Your instructions: Everything in the records below from the line containing "За попередньою інформацією" through the line containing "Brands Carousel" is to be reproduced exactly, those two lines included; no picture is to be copied.

Available data:
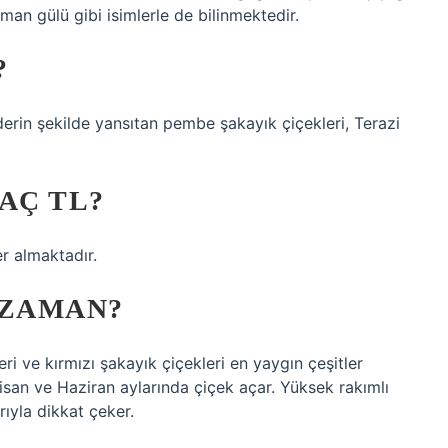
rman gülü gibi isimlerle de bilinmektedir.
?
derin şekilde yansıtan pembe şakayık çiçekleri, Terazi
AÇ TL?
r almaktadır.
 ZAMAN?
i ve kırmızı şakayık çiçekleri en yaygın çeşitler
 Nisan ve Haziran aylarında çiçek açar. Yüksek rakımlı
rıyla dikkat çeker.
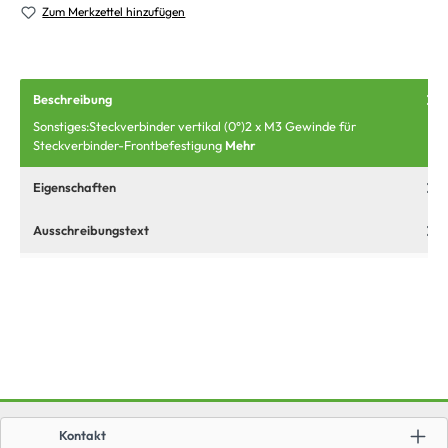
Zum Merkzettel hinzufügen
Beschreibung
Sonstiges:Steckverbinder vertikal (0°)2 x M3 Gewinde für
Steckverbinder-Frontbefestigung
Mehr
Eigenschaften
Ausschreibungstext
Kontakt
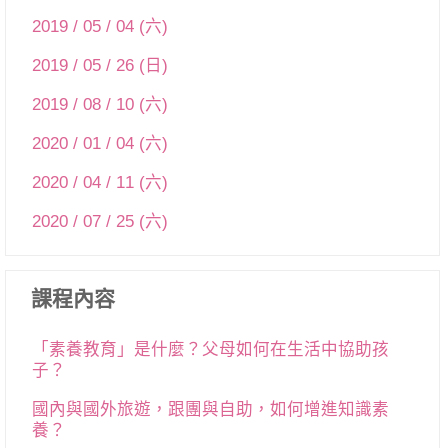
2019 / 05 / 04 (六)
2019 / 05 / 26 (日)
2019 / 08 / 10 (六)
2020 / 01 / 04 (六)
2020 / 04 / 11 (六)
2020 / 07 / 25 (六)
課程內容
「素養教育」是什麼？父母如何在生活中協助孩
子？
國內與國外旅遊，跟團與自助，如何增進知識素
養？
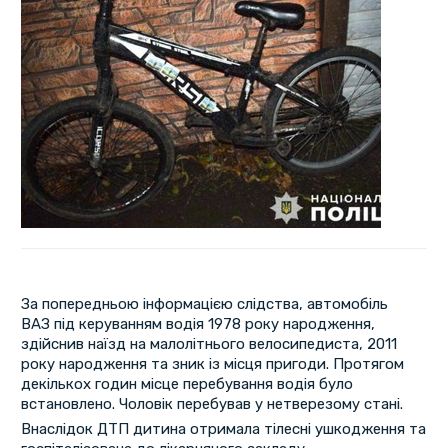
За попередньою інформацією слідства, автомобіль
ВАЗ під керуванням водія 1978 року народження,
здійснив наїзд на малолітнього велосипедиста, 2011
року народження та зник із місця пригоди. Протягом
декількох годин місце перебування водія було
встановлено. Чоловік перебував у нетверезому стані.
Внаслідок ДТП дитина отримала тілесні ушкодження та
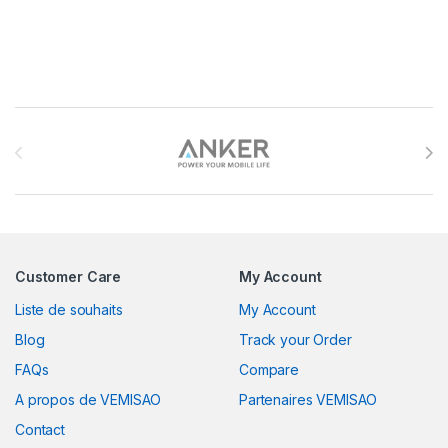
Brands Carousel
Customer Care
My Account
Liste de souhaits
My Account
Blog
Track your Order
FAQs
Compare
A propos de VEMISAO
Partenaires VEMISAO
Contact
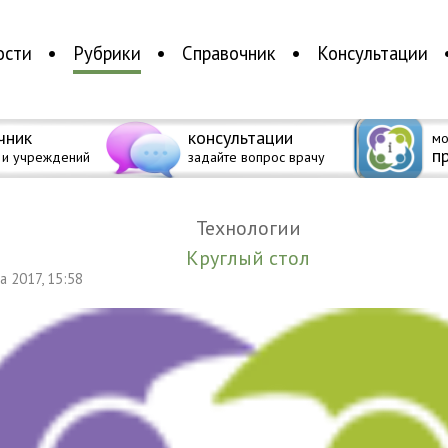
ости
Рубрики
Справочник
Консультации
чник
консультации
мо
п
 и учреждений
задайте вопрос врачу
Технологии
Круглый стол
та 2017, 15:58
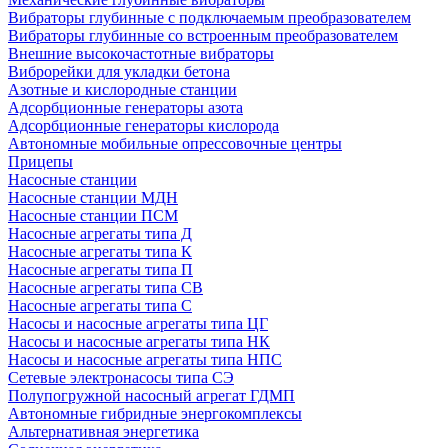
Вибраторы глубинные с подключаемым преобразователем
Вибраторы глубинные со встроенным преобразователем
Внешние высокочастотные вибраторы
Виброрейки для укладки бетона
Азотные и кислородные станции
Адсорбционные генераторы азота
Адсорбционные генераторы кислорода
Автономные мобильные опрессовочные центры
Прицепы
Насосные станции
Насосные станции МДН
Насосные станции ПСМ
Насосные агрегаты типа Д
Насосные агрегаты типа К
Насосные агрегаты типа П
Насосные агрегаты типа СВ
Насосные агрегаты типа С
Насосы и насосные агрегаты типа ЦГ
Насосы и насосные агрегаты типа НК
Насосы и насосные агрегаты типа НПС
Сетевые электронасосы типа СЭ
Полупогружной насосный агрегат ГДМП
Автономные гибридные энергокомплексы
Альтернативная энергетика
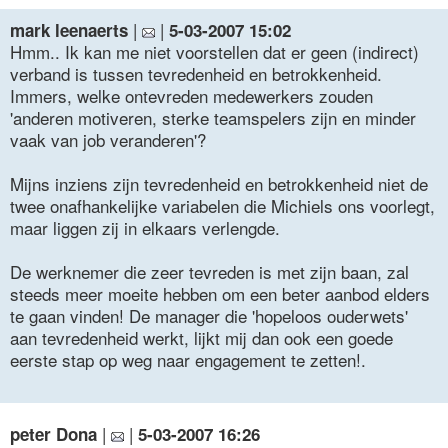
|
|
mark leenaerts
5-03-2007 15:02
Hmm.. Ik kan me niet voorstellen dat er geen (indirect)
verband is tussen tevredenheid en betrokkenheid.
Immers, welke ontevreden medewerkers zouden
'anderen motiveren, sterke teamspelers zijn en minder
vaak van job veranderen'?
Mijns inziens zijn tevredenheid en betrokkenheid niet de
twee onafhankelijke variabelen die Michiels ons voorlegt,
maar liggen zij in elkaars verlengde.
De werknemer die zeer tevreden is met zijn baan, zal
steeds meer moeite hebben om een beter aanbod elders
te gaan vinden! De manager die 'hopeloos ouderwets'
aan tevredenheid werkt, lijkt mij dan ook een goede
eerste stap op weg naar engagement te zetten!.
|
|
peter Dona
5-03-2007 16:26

Reply to the exercise:
За попередньою інформацією слідства, автомобіль
ВАЗ під керуванням водія 1978 року народження,
здійснив наїзд на малолітнього велосипедиста, 2011
року народження та зник із місця пригоди. Протягом
декількох годин місце перебування водія було
встановлено. Чоловік перебував у нетверезому стані.
Внаслідок ДТП дитина отримала тілесні ушкодження та
Brands Carousel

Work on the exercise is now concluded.